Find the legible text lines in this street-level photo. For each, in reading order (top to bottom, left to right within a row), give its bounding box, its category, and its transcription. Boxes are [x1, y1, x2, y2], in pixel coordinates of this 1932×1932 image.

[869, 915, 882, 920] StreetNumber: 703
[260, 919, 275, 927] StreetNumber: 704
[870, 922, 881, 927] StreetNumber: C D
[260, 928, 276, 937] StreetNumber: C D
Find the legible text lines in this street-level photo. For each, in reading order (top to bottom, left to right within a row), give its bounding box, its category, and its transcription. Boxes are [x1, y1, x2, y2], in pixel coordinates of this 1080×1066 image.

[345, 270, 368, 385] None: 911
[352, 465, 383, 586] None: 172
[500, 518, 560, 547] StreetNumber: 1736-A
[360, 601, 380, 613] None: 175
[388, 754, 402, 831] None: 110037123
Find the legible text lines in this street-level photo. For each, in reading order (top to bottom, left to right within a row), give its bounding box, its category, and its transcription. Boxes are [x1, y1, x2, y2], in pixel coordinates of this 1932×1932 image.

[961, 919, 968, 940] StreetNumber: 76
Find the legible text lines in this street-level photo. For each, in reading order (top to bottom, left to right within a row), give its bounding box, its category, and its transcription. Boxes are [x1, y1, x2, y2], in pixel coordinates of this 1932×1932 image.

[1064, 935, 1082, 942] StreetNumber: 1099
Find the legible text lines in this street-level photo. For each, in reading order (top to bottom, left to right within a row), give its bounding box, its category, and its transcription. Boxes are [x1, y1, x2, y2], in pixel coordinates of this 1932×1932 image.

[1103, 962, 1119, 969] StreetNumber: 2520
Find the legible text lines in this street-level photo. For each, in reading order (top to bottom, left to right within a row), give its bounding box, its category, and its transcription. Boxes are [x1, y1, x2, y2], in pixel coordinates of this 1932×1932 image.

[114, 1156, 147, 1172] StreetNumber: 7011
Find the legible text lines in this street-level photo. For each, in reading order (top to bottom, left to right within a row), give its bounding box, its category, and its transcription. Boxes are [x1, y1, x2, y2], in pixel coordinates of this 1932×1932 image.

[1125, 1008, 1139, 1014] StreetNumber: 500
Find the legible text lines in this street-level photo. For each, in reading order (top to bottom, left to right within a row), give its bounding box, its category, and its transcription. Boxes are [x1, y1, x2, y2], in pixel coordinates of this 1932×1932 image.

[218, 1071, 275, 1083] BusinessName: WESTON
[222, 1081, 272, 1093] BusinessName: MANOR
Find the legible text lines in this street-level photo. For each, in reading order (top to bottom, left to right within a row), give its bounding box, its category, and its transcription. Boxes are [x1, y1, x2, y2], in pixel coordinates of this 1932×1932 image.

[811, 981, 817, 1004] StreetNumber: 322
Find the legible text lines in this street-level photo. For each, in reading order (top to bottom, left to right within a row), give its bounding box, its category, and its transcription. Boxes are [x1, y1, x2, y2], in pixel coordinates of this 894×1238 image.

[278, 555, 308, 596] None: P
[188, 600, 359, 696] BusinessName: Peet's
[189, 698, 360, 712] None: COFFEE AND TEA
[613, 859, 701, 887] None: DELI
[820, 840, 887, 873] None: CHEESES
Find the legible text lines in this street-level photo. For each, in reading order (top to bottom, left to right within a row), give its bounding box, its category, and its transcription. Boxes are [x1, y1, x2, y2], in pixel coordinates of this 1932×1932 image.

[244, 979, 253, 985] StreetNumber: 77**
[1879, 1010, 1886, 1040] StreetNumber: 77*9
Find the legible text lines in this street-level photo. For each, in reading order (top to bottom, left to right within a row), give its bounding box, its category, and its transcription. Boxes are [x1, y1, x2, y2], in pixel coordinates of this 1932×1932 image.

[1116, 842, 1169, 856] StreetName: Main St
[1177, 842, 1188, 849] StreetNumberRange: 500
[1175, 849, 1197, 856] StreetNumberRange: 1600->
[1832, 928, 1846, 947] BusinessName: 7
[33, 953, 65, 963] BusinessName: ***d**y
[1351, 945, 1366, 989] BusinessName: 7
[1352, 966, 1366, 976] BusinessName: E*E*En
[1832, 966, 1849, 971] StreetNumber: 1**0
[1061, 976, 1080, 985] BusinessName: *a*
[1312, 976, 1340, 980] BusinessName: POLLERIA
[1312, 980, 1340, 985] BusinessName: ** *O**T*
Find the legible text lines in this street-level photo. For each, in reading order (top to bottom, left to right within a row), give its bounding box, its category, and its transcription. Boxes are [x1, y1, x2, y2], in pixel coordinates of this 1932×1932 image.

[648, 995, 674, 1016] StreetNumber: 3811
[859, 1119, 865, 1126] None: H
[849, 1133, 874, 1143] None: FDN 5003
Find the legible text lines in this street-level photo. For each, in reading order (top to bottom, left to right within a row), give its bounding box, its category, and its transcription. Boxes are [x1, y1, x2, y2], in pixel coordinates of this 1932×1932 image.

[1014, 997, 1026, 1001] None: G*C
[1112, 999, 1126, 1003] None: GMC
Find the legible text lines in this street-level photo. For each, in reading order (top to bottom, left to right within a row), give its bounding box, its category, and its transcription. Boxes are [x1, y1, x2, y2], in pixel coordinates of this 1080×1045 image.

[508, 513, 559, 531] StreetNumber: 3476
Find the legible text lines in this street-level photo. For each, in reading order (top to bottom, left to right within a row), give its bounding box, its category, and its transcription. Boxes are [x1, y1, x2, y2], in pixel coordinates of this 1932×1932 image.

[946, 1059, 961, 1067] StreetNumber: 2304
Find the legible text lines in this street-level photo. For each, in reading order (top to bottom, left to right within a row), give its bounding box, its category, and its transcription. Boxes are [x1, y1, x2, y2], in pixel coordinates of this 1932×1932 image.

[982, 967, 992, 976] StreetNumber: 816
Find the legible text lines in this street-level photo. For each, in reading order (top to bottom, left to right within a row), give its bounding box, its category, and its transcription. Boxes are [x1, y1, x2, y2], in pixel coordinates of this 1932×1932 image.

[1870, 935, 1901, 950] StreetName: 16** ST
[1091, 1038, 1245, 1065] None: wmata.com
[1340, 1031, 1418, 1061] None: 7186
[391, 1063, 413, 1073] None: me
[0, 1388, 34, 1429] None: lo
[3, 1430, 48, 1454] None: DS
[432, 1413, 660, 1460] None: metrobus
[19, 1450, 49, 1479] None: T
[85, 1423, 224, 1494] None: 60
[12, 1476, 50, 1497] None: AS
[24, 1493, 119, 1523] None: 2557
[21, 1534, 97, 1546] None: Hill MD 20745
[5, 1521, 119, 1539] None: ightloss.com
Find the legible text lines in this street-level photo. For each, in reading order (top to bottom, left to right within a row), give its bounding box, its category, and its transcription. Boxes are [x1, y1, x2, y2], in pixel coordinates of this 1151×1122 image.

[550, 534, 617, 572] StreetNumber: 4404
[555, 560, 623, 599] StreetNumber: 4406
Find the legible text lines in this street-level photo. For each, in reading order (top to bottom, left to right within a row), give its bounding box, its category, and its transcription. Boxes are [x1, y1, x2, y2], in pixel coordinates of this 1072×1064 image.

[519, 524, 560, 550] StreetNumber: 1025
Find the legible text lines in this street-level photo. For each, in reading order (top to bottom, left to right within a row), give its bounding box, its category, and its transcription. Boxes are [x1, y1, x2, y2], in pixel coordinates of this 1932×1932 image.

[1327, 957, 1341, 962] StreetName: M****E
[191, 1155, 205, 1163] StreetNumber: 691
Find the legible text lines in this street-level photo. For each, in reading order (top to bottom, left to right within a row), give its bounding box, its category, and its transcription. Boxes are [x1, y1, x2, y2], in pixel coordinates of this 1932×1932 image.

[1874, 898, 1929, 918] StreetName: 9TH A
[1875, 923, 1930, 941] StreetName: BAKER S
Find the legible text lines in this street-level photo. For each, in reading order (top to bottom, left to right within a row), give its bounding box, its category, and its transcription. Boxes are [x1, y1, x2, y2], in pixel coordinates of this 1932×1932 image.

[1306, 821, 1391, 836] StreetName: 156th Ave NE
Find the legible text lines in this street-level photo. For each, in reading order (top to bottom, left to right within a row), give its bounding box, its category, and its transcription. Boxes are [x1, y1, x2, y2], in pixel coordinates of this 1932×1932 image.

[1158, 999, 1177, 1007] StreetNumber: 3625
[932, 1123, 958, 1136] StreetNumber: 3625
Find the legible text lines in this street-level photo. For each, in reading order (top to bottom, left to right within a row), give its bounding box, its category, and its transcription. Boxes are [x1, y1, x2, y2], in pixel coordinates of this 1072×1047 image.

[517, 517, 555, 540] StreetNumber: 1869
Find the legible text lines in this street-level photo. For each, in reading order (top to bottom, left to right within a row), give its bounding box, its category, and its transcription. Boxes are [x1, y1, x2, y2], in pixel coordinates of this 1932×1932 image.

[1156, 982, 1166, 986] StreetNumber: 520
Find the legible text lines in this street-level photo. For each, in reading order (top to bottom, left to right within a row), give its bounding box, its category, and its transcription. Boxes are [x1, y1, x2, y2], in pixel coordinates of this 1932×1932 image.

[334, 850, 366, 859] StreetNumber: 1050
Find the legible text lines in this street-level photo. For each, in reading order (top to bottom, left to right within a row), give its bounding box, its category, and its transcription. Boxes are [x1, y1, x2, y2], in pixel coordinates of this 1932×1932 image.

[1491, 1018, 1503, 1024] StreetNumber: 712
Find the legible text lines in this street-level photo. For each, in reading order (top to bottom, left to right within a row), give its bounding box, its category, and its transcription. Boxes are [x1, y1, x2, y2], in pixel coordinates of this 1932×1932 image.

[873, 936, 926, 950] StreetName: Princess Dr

•••••

## THE REQUEST
Reproduce the records from their beginning through the line containing "[388, 754, 402, 831] None: 110037123", renaming "reading order" to "display order" and leaving all else unchanged.

## RESPONSE TO THIS EXERCISE
Find the legible text lines in this street-level photo. For each, in display order (top to bottom, left to right within a row), give its bounding box, its category, and its transcription. Boxes are [x1, y1, x2, y2], in pixel coordinates of this 1932×1932 image.

[869, 915, 882, 920] StreetNumber: 703
[260, 919, 275, 927] StreetNumber: 704
[870, 922, 881, 927] StreetNumber: C D
[260, 928, 276, 937] StreetNumber: C D
Find the legible text lines in this street-level photo. For each, in display order (top to bottom, left to right within a row), give its bounding box, its category, and its transcription. Boxes are [x1, y1, x2, y2], in pixel coordinates of this 1080×1066 image.

[345, 270, 368, 385] None: 911
[352, 465, 383, 586] None: 172
[500, 518, 560, 547] StreetNumber: 1736-A
[360, 601, 380, 613] None: 175
[388, 754, 402, 831] None: 110037123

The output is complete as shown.